De l’avis de nombreux analystes, le sommet conjoint Cemac-CEEAC représente l’arène cruciale pour la renégociation de la gouvernance communautaire. « Etant donné qu’il met face à face 11 pays, il offre la possibilité d’une nouvelle vision dans le grand jeu pour le futur de l’Afrique centrale », postule Pr Belinga Zambo. Pour le politologue camerounais, ce sommet conjoint « ouvre enfin une fenêtre de tir pour refonder et aller de l’avant ». On peut alors imaginer que chacune des délégations va se donner les moyens de faire entendre sa voix. Le message implicite, c’est que les assises du 18 juillet 2025 à Yaoundé se retrouvent légitimées en tant que forum compétent pour affronter les différences d’une part, et réfléchir sur les défis communs d’autre part.
Viendra, viendra pas ?
Prenant acte de l’importance stratégique de ce sommet, des indiscrétions répondent aux doutes exprimés autour de la participation du Rwanda.

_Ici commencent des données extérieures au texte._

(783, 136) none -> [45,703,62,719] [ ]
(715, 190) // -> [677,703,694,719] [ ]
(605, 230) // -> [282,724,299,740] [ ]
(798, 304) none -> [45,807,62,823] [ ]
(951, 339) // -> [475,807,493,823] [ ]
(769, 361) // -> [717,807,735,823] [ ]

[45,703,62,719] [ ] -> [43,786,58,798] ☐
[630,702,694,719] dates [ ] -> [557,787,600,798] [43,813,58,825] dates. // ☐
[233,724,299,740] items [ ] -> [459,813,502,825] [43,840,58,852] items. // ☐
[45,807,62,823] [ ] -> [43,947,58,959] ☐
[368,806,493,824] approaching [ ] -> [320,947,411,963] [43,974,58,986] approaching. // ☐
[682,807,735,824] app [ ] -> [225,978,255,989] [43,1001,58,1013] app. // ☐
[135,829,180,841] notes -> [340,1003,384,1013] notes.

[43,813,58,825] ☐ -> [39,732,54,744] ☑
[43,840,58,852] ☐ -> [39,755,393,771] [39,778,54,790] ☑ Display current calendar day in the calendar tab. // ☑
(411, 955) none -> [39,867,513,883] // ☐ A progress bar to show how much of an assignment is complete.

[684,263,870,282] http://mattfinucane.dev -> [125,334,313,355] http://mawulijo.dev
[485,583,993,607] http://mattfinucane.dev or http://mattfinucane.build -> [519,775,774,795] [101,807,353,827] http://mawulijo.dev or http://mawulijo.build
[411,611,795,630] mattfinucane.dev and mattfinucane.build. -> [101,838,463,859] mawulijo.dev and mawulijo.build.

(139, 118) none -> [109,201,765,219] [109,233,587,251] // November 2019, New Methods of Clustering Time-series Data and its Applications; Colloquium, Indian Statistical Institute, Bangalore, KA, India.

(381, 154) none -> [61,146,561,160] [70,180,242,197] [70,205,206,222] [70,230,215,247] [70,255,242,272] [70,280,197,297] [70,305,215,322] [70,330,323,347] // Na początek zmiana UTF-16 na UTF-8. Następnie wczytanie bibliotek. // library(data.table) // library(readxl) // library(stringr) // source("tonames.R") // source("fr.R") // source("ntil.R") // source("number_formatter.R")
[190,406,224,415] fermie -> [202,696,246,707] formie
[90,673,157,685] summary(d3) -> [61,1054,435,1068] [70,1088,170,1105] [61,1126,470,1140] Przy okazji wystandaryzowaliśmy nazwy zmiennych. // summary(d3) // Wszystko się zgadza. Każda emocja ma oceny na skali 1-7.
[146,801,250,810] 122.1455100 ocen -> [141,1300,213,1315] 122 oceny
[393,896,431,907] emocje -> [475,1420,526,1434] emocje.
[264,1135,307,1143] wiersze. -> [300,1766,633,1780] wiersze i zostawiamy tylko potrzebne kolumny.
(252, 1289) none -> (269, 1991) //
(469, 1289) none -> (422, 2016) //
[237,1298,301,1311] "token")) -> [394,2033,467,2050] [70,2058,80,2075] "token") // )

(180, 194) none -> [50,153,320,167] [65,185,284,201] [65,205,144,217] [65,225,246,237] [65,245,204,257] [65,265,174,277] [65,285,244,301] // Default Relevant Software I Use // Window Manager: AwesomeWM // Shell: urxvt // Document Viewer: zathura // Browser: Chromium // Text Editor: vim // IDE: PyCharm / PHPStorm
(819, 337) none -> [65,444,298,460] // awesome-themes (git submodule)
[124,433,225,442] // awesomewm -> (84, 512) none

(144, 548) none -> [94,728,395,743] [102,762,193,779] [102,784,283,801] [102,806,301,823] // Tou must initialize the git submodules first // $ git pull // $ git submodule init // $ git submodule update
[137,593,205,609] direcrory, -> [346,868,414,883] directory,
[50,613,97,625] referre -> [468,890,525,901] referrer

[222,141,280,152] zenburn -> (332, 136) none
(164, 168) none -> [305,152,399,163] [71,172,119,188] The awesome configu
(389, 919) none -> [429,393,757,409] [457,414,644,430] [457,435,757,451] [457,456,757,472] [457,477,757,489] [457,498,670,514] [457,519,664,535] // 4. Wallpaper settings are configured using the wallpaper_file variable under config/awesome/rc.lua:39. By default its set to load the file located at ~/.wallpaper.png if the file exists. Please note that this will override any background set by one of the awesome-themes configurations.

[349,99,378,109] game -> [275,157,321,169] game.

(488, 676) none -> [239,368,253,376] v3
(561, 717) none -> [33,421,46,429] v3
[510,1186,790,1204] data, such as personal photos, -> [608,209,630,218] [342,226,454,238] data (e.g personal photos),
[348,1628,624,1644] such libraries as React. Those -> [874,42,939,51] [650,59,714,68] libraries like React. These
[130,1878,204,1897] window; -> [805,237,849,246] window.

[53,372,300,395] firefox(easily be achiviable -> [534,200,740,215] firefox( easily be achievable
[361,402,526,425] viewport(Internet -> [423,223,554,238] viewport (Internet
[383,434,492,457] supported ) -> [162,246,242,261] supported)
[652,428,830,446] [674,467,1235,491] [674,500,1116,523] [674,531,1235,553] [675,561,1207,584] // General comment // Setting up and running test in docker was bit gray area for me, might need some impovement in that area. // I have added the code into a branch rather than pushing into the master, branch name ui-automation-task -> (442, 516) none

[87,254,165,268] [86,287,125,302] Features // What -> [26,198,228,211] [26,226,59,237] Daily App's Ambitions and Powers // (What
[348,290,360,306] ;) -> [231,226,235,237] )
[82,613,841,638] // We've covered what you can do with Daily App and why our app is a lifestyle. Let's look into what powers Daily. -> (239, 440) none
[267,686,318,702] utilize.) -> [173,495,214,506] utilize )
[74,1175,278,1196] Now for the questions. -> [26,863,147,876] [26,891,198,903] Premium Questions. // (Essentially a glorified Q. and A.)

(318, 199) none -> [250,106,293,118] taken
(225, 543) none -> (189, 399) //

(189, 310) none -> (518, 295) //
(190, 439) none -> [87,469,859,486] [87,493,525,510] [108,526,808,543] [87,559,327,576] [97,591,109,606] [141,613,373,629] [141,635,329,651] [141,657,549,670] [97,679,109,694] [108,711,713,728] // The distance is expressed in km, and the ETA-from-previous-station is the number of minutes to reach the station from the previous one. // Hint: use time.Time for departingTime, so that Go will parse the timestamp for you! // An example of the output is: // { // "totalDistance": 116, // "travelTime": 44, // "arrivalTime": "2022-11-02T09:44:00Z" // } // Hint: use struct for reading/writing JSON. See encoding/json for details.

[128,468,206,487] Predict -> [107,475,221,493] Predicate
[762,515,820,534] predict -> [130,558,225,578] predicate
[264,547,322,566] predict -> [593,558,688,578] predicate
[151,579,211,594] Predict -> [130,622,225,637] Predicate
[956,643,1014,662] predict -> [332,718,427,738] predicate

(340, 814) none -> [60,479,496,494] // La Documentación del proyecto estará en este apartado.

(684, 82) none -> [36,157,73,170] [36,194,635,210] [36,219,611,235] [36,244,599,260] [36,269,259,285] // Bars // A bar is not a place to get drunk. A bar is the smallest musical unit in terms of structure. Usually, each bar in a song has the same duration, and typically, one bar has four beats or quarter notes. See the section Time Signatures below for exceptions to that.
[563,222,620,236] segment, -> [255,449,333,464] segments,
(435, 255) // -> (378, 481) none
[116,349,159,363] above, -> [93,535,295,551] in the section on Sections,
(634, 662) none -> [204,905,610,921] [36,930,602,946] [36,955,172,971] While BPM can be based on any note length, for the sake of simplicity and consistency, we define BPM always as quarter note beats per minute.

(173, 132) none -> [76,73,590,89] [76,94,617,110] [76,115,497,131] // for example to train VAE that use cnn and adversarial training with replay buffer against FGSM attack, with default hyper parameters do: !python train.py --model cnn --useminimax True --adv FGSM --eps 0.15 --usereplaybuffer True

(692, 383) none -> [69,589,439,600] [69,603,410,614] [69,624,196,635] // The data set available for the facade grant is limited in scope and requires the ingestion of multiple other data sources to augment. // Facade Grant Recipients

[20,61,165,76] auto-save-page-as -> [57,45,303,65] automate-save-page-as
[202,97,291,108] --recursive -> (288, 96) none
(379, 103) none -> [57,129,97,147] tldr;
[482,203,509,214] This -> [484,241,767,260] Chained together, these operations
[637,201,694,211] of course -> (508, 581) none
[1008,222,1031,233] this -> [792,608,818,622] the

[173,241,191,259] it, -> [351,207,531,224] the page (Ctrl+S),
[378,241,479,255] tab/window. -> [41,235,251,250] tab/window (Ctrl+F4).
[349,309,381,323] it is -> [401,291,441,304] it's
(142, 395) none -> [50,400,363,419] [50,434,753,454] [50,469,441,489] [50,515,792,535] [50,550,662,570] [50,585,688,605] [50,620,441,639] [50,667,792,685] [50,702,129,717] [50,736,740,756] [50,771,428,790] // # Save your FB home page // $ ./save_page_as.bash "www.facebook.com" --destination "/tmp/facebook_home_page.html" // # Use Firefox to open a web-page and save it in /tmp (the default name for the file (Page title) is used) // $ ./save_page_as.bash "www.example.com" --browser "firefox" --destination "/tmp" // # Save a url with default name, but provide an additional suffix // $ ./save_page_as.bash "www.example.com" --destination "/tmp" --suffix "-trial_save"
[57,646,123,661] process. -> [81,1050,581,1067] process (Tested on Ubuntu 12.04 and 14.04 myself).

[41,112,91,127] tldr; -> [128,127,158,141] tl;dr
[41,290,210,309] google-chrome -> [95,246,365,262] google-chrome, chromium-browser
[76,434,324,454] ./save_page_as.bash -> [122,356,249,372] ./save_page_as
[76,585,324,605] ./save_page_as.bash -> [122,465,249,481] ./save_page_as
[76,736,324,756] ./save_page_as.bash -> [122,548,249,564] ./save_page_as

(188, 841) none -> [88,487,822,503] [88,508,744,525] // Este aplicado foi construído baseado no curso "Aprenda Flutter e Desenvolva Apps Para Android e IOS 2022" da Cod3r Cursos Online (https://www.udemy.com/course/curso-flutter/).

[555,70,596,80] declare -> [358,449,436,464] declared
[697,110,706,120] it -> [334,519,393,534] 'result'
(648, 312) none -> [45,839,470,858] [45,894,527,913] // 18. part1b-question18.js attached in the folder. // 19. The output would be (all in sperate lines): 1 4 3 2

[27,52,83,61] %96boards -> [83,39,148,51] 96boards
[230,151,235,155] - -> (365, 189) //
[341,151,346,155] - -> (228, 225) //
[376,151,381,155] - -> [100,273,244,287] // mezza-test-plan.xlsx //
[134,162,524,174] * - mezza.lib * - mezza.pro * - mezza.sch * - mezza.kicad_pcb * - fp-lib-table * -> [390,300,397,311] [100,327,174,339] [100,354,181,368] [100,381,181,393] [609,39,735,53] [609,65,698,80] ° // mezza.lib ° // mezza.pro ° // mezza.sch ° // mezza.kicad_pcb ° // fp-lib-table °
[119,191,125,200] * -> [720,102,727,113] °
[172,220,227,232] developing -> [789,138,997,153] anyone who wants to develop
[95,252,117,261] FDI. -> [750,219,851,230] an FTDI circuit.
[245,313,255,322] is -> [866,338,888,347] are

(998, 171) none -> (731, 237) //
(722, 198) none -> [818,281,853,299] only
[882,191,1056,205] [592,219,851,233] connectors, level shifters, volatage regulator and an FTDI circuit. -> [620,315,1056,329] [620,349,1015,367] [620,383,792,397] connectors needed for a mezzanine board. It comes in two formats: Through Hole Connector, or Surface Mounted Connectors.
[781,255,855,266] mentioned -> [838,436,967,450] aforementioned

« Conformément à l’article 110 (alinéas i et 2) du Traité révisé de la CEEAC (« Tout État membre désireux de se retirer de la Communauté notifie par écrit son intention au Président en exercice de la Conférence, un (1) an à l’avance. Dès réception de cette notification, des négociations sont engagées entre l’Etat candidat au retrait et la Communauté à l’effet notamment de discuter de l’impact de ce retrait sur le fonctionnement de la Communauté. A l’expiration du délai de préavis, il cesse d’être membre de la Communauté, à moins que dans l’intervalle il n’ait renoncé à son retrait » ; « Pendant la période d’un (1) an visée au paragraphe 1 du présent article, tout Etat membre désireux de se retirer de la Communauté se conforme néanmoins à ses dispositions et reste tenu de s’acquitter de ses obligations y relatives »), Ce qui, en langage clair, signifie qu’au regard des menaces brandies par le Rwanda lors du 26e sommet ordinaire de la CEEAC, tenu à Malabo, le 7 juin dernier, il est encore membre de cette organisation et devrait, en principe, prendre part au sommet de Yaoundé », répètent quelques analystes apparentés au comité d’organisation. Bien plus, ils estiment que les récentes déclarations de Kigali combinent à la fois un discours générique et des décisions ciblées. Mieux, il s’agit d’un exercice diplomatique effréné, mis en scène par Kigali pour délivrer deux messages. Le premier : la CEEAC, souffrant de paralysie institutionnelle et d’un manque croissant de dynamisme, va bientôt disparaître parce l’illusion d’une réforme de l’intérieur, longtemps caressée par une CEEAC en mal d’imagination, s’est fracassée sur le réel. Le second : la nouvelle communauté ouvre un horizon d’avenir. « Pour Kigali, les assises de Yaoundé créent des attentes réelles mais difficiles à mesurer pour le moment ».